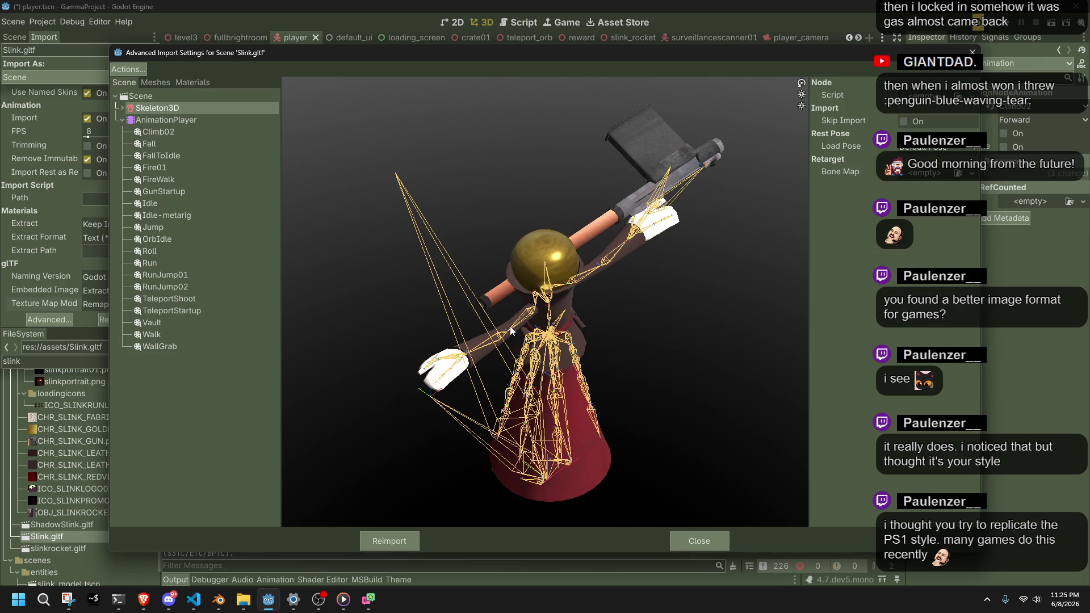
Orbit to a side view and preview WallGrab, Walk, Vault, TeleportShoot, OrbIdle and RunJump01
mouse_move(563, 369)
mouse_down()
mouse_move(676, 340)
mouse_move(568, 401)
mouse_move(665, 336)
mouse_move(611, 284)
mouse_move(682, 229)
mouse_move(662, 234)
mouse_up()
scroll(669, 345, down, 5)
scroll(661, 233, down, 5)
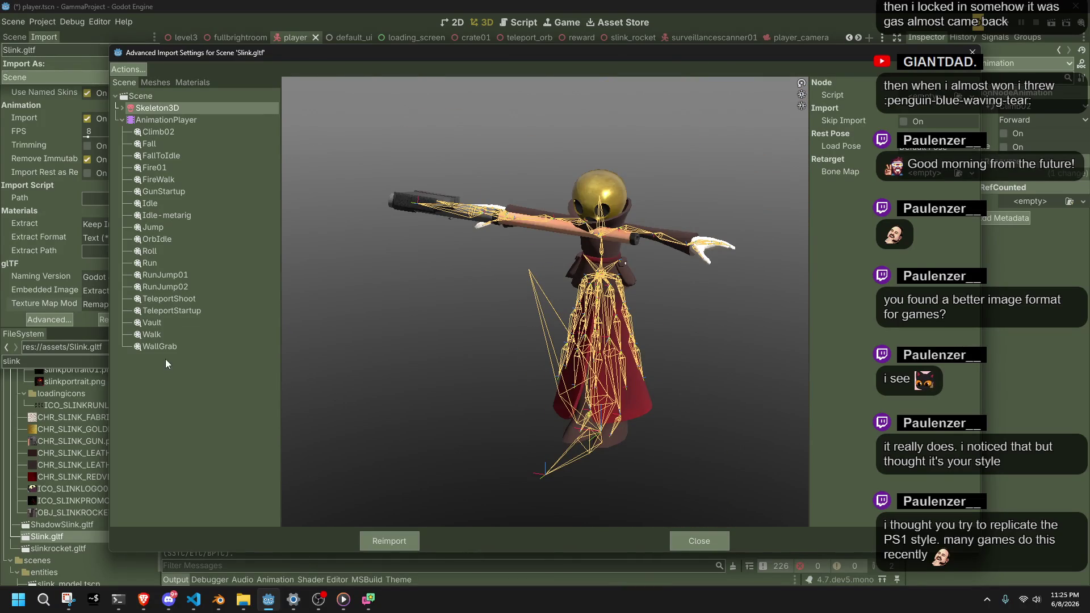
click(165, 346)
click(175, 333)
click(187, 321)
click(187, 299)
click(182, 240)
click(196, 274)
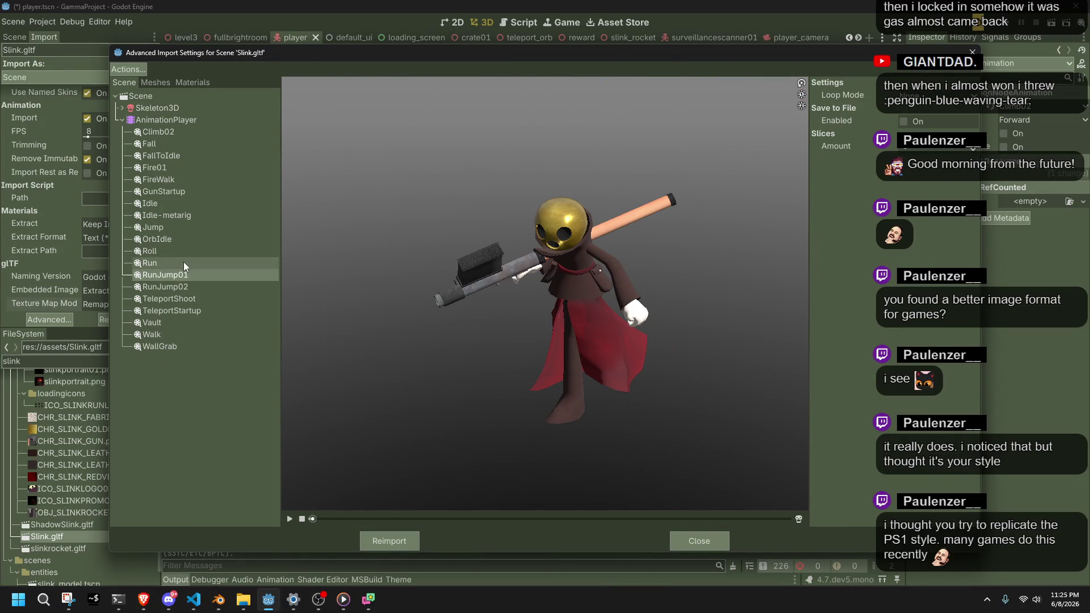
Preview Roll, OrbIdle, Idle-metarig, Idle, GunStartup, Fire01 and Climb02, then close the dialog
click(184, 252)
click(180, 241)
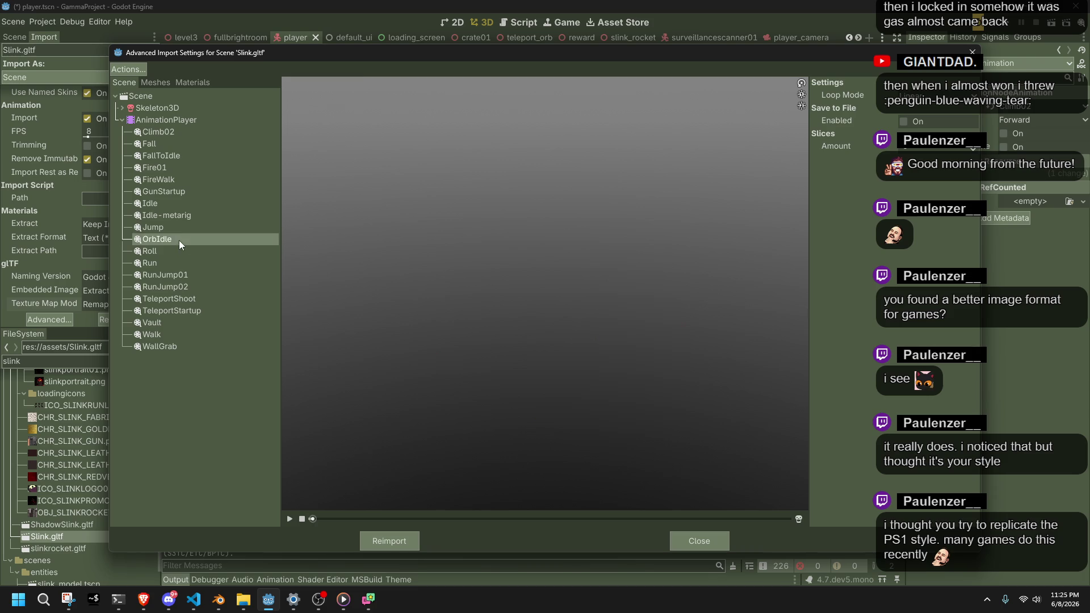
click(173, 219)
click(159, 207)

::::::::::

INSTRUCTIONS FOR THE TASK: Copy the lines of the records, beginning where the line containing "click(187, 321)" appears and continuing through the final line, exactly and with no pictures.

WRITTEN SOLUTION:
click(187, 321)
click(187, 299)
click(182, 240)
click(196, 274)
Preview Roll, OrbIdle, Idle-metarig, Idle, GunStartup, Fire01 and Climb02, then close the dialog
click(184, 252)
click(180, 241)
click(173, 219)
click(159, 207)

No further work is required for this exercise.